W historii popełnia się błędy. Trzeba ich żałować. Ale żeby od nas wymagać, byśmy przeprosili? Najpierw tamci powinni przeprosić za to, że przez setki lat wyzyskiwali ludzi i wywoływali wojny. Margot Honecker
- W historii popełnia się błędy. Trzeba ich żałować. Ale żeby od nas wymagać, byśmy przeprosili? Najpierw tamci powinni przeprosić za to, że przez setki lat wyzyskiwali ludzi i wywoływali wojny - powiedziała, mając zapewne na myśli kraje kapitalistyczne.

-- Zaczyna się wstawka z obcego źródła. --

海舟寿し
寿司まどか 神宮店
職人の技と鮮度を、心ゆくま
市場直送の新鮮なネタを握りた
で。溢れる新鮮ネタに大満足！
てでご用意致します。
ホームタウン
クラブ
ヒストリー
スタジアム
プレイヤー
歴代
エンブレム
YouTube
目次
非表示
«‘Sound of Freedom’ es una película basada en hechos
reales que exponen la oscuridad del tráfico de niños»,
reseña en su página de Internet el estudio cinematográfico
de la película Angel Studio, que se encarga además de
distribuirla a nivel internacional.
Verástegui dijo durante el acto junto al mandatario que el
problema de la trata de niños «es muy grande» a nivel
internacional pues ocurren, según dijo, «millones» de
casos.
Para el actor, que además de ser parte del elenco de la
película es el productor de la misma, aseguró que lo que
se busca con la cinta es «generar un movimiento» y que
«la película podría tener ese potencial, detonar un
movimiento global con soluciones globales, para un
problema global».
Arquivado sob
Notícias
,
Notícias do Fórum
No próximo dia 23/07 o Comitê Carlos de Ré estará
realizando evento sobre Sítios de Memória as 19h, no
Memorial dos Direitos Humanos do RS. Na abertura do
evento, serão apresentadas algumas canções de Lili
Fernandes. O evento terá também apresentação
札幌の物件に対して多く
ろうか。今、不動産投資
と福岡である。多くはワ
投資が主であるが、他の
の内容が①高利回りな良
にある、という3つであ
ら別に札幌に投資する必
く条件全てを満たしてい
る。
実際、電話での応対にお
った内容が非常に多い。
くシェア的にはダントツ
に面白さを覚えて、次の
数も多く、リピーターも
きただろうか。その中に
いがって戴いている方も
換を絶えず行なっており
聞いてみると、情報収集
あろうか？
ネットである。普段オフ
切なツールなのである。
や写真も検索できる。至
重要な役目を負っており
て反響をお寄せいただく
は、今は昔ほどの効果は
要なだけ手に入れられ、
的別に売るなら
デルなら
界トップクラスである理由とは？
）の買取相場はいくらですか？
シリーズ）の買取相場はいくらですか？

Reżyser Eric Friedler przyznał, że miał "szczęście", iż Margot Honecker zgodziła się wystąpić przed kamerami. - Nie okazała żadnej skruchy, żadnego zrozumienia. Nie wypowiedziała ani słowa o żalu czy przeprosinach - powiedział Friedler w rozmowie z telewizją ARD.
Minister oświaty ludowej
Margot Honecker ponad ćwierć wieku (od 1963 do 1989 r.) była ministrem oświaty ludowej w komunistycznym państwie wschodnioniemieckim. Uchodziła za dogmatyczkę, a zdaniem niektórych obserwatorów miała duży wpływ na władzę w NRD.
Jej mąż był przywódcą komunistycznego kraju od 1971 do jesieni 1989 r. Po upadku komunizmu uciekł do Moskwy, którą musiał jednak opuścić po upadku ZSRR w 1992 r. W Niemczech wytoczono mu proces o zbrodnie popełnione w czasie zimnej wojny, szczególnie w związku ze śmiercią osób zastrzelonych podczas próby ucieczki z NRD. Ze względu na zły stan zdrowia Honeckera proces przerwano. Zmarł on w 1994 r. na emigracji w Chile.